I had many of the same questions when I first got to OZ from the US. You can definitely get a credit card and a bank account without having permanent residency. As long as you have money, any bank here will be happy to take it! I just transferred money from my acct. in the US to a credit union here (they had better interest rates than the bigger banks). 
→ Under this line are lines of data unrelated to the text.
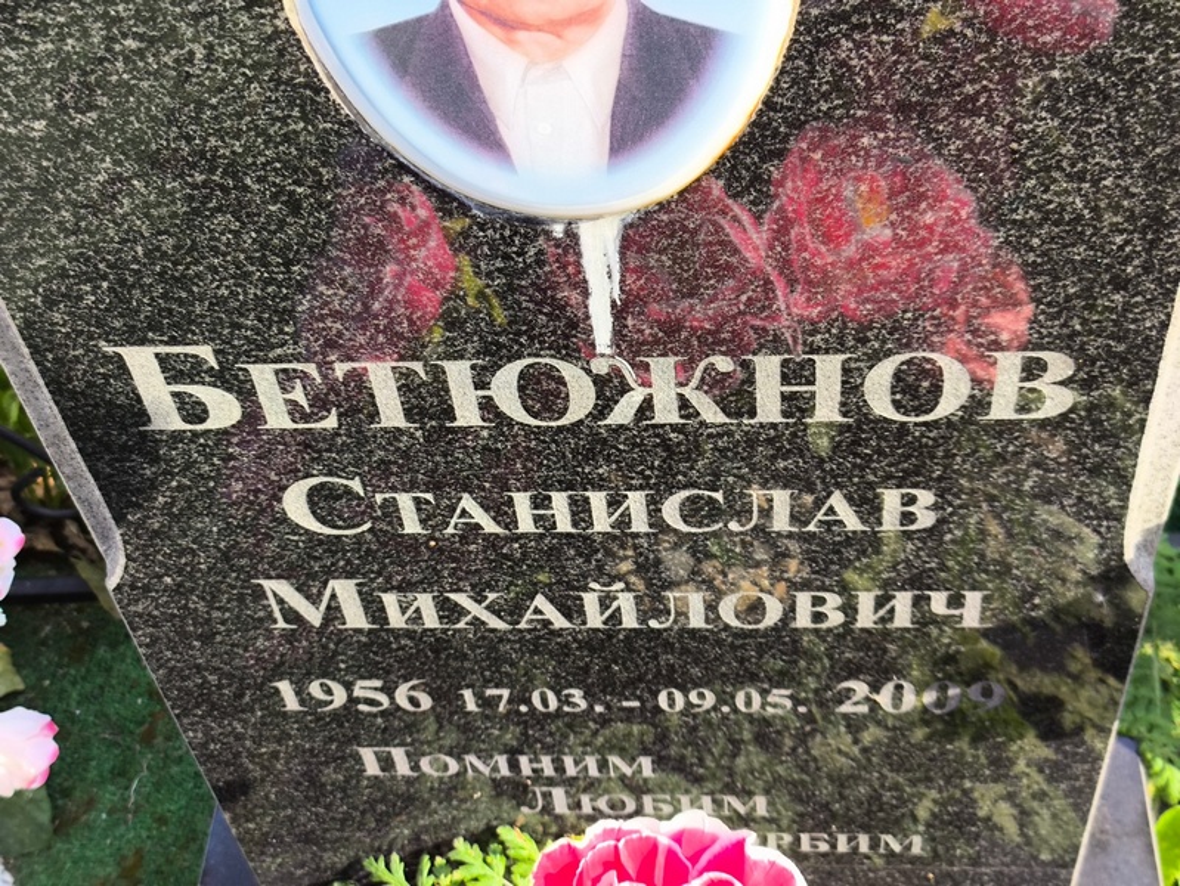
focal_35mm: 50
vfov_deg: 29.1
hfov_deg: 38.2
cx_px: 590
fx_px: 1705
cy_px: 443
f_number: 1.7
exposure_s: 1/450
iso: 50
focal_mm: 4.71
Once you've established that you can keep money (or better yet, add money) to that account, they will issue you a credit card. At least that's how Sydney Credit Union works. Upon opening the account, you will automatically be issued a debit card that can be used to withdraw money from your account.


----------



## Hassan_Warraich (Jun 24, 2011)

Hope following might be helpful in selecting the prospective credit card and their individual requirements:

Bankwest Zero MasterCard – Details & Application | Credit Card Finder

Thanks


----------



## gazroly (Jan 13, 2010)

ilarum said:


> Hi,
> I heard that its extremely tough to get a credit card in Australia especially if you dont have a credit history. I will relocate to Sydney and I already have a very good credit history here in India and can get a reference of the same. However I heard that it will not be of much use in Australia.
> 
> What are the options to get a credit card. Would it be a good idea to get a pre-paid credit card with certain amount of Dollars and build a good credit history and hopefully can get a credit card.
> ...


I tried getting a credit card when I arrived here but was told by the bank (Westpac) that I couldnt as my visa didnt have an expirary date. Im on a spouse visa which does not have a date as im temporary for two years and then permenant after that. They could have given me one if my visa had an expirary date. Which makes no sense to me but hey!


----------



## Guest (Feb 12, 2012)

That's odd because I was there on a temp spouse & was given a credit card by nab. Maybe try another bank!


----------